Anthropic has not disclosed what preventive measures it will implement to avoid similar packaging errors. The company has also not addressed whether the exposed code contains any security-sensitive implementation details that could be exploited to bypass Claude Code’s safety guardrails.

The full scope of the exposure’s competitive implications remains unclear. With the complete agentic harness now publicly available, competitors and open-source developers can study and potentially replicate Claude Code’s architecture.

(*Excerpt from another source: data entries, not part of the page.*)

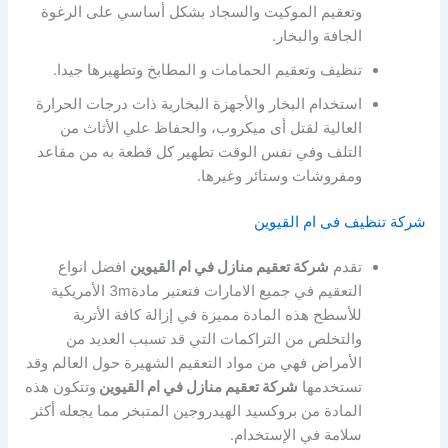
وتعقيم الموكيت والسجاد بشكل أساسي على الرغوة
الجافة والبخار.
تنظيف وتعقيم الحمامات و المطابخ وتطهيرها جيدا.
استخدام البخار والأجهزة البخارية ذات درجات الحرارة
العالية لقتل أى ميكروب، والحفاظ علي الأثاث من
التلف وفي نفس الوقت تطهير كل قطعة به من مقاعد
ومفروشات وستائر وغيرها.
شركة تنظيف فى ام القيوين
تقدم
شركة تعقيم منازل في ام القيوين
افضل انواع
التعقيم في جميع الامارات فتعتبر مادة3m الأمريكية
للأسطح هذه المادة مميزة في إزالة كافة الأتربة
والتخلص من التراكمات التي قد تسبب العديد من
الأمراض فهي من مواد التعقيم الشهيرة حول العالم وقد
تستخدمها
شركة تعقيم منازل في ام القيوين
وتتكون هذه
المادة من بروكسيد الهيدروجين المتبخر مما يجعله أكثر
سلامة في الإستخدام.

Whether this will lead to a wave of Claude Code clones or primarily benefit the broader AI tooling ecosystem is an open question.

Analysis

Two accidental disclosures in five days — first Mythos, now the Claude Code source — raises questions about Anthropic’s internal security posture at a moment when the company is positioning itself as a leader in AI safety. The Mythos leak exposed strategic product information, while the Claude Code leak exposed engineering implementation. Neither involved customer data or model weights, but together they suggest systemic gaps in release engineering and configuration management.

The technical lessons are straightforward: source map files must be excluded from production npm packages, and automated CI/CD checks should verify that no unintended files are included before publishing. These are well-understood practices in the JavaScript ecosystem, making the oversight particularly notable for a company of Anthropic’s scale and security focus.

The irony is not lost on the security community: Anthropic builds tools designed to help developers write safer code, yet its own release pipeline lacked the safeguards that would have prevented this exposure.